British Columbia Court Of Appeal Reaffirms Duty To Consult Not A Duty To Agree

Introduction

In a unanimous decision, William v. British Columbia (Attorney General), 2019 BCCA 74, the British Columbia Court of Appeal affirmed that a proposed exploratory drilling program associated with the New Prosperity Mine could proceed after its approval by the Provincial government was found to be reasonable. In dismissing the appeal, the Court commented that not accepting the position of an Indigenous group who holds an honest belief that a project should not proceed does not mean that the process of consultation is necessarily inadequate or that the Crown did not act honourably in reaching a decision. Sometimes parties are unable to resolve their differences and work towards reconciliation because of fundamental disagreements.

Background

Taseko Mines Limited ("Taseko") holds a mineral lease and related mineral claims in an area 125 kilometres southwest of Williams Lake, British Columbia. The area falls within a portion of the traditional territory of the Tsilhqot'in Nation ("Tsilhqot'in") in which Aboriginal hunting, trapping and trade rights (but not Aboriginal title) have been proven. The Tsilhqot'in continue to conduct a number of activities in the area, beyond hunting and trapping, and claim that the area is increasingly critical to maintain their culture and exercise their rights.

§ Available data:
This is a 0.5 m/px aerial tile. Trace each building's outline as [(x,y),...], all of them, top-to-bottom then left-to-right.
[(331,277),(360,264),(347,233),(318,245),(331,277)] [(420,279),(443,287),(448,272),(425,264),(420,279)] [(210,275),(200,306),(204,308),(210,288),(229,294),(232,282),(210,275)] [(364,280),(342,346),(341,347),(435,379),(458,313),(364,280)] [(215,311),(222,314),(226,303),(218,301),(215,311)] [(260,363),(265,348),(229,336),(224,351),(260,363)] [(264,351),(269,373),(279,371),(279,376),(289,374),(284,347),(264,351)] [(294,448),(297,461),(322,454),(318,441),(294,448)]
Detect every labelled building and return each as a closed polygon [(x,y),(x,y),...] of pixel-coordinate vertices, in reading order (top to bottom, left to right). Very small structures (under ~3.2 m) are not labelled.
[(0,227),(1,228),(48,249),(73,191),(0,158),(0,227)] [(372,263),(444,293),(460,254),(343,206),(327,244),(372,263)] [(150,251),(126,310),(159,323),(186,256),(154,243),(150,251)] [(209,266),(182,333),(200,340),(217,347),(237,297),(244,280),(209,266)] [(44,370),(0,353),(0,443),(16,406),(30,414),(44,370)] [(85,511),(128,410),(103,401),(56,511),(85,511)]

§ Given exercise A: From the article on the British Columbia Court of Appeal decision, list the Aboriginal rights it says have been proven in the area.
§ Given exercise B: According to the article on the British Columbia Court of Appeal decision, where is the area in which Taseko holds its mineral lease?
§ Given exercise C: Please carry on the article on the British Columbia Court of Appeal decision from its final sentence.

§ Written answer A: Hunting, trapping and trade

§ Written answer B: About 125 km southwest of Williams Lake, British Columbia

§ Written answer C:
For over a decade, Taseko has actively pursued the development of a mine in Tsilhqot'in traditional territory which would produce an estimated 11 million ounces of gold and 4 billion pounds of copper from the Prosperity deposit. The mine, as originally proposed, required separate federal and provincial environmental assessments. While the Province of British Columbia (the "Province") approved the project, the Federal Government did not; concluding that it would have significant adverse environmental effects in the area.

After adjusting the design of the original project (the "New Prosperity Project"), Taseko re-applied for federal approval, but was ultimately rejected for a second time. Taseko filed applications for judicial review challenging the findings and decision in relation to the second rejection. [1] Both applications were dismissed, but have been appealed to Federal Court of Appeal and await hearing. As it stands, the provincial Environmental Assessment ("EA") Certificate cannot be extended any further and will expire in January 2020 if work is not substantially started by that date.

These proceedings concern Taseko's preparations for a...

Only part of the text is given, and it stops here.